Jessica Valenti is a feminist writer, Feministing.com founder, and Guardian columnist. She seems, sometimes, like a factory for news-cycle appropriate takes: A feminist perspective on cheerleaders, a feminist perspective on bras, a feminist perspective on Christmas ("No, I will NOT wrap all the presents."), etc. But sometimes just saying, "This is what happens to me," is more effective than any kind of take, any reaction piece, any analysis of Donald Trump's latest sexist comments. In Sex Object: A Memoir, Jessica Valenti testifies.
"I started seeing dicks so regularly on my school commute — behind newspapers, barely tucked into untucked jeans, or just the head peeking out of sweatpant waistbands — I started to assume every man on the subway was thinking about showing me his penis."
School was no better: One teacher asked her out a few days after graduation.

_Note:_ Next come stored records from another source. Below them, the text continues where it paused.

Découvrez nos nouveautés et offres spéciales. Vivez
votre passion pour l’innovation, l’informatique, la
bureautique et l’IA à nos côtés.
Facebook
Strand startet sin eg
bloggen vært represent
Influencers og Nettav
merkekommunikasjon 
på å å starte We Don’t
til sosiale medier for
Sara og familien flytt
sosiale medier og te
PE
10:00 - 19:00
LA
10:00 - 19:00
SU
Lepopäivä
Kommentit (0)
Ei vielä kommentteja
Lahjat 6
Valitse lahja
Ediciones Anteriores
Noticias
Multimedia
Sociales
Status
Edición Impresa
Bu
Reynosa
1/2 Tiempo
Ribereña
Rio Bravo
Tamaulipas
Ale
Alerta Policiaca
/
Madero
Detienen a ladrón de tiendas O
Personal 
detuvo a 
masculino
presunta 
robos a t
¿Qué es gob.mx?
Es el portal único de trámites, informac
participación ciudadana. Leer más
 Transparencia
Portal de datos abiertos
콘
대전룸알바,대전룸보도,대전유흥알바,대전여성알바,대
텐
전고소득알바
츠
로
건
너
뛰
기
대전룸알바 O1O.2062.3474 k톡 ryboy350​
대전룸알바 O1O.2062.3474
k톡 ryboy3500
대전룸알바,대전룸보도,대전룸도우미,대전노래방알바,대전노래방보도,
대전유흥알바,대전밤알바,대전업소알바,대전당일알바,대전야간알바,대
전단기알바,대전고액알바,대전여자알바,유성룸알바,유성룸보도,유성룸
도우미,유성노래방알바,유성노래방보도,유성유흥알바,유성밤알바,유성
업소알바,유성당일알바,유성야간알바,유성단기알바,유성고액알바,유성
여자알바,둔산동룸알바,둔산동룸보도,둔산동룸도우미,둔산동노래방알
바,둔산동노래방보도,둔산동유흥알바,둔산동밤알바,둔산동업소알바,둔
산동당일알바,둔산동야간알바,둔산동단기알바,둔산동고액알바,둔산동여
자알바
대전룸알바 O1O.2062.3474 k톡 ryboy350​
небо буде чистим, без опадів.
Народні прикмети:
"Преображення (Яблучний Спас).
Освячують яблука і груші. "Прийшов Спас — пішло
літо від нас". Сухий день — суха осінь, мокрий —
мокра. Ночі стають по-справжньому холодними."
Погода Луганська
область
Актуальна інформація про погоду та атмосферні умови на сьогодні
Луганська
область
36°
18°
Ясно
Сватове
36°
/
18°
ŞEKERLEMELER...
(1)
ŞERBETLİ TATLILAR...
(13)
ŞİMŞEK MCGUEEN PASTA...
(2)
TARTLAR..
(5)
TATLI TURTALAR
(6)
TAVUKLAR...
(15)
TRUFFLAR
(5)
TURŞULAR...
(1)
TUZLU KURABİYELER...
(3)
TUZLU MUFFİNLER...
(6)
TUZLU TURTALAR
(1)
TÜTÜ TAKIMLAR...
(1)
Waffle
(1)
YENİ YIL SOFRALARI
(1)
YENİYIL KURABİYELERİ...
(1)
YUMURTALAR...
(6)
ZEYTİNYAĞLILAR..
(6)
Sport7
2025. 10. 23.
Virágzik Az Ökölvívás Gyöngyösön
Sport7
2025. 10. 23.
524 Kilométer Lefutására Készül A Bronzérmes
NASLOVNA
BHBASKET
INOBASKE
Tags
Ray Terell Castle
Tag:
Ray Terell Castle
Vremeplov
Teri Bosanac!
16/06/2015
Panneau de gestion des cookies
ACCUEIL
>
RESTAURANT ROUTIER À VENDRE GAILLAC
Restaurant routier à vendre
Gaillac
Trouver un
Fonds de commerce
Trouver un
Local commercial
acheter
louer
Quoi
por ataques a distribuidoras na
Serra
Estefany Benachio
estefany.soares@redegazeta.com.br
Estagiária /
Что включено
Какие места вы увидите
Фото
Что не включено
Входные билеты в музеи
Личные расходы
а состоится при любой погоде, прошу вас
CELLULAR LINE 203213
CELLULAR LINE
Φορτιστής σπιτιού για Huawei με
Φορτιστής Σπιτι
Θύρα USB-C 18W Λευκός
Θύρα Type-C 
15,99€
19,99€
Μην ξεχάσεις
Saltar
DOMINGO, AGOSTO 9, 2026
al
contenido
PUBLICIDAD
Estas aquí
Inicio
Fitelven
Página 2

Another traded hugs for better grades. "It never occurred to me that school should be a sanctuary from the bullshit that was happening outside, the catcalls and subway flashers, the gropers and the perverts. This was just what men were like. This is just what being a girl was."
I read Sex Object while waiting for the police to come to my house to take a statement about yet another thing that made me a little smaller, a little sadder, a little warier. It isn't the individual instances that are crushing: One or two maniacs could be aberrations. Daily harassment works its way into your body as a dull nausea. When it's really bad, the force is cumulative — saturating, inevitable, and exhausting, making the street feel like an essentially hostile place. The guy who catcalls you, the guy who follows you, the guy who gropes you, the guy on the train, all the guys on all the trains consolidate into a single, suffocating weight, a constant invisible presence behind you as you walk home at night.
Sex Object offers little redemption, and none of the familiar bubblegummy positive-thinking strategies that place the onus on women to magically think their way out of being told, on a daily basis, that public spaces are not for them.
It is a relief to read a book on harassment and violence that simply acknowledges, rather than exhorts: "Buck up!" "Lean in!" "Girl power!" These approaches can be useful, as Valenti acknowledges: "This is not just a survival technique but an evangelizing strategy, and a good one at that. But maybe we're doing ourselves a disservice by working so hard to move past what sexism has done to us rather than observe it for a while. Maybe it's okay if we don't want to be inspirational just this once."
Maybe instead of solutions and angles and strategies, there is power in saying, simply, "This is how bad it is."
It is really bad.
Sex Object opens with the subway flashers and closes with a short list of some of the things people online have sent to her over her years of writing about feminism:
"I hope some Mack truck crashes head on into you."
"What you need is a vacation in Afghanistan."
"I hope you perish in a gasoline explosion induced car crash."
"Hope your children will get violently, brutally raped."
Leaning in is not going to fix that.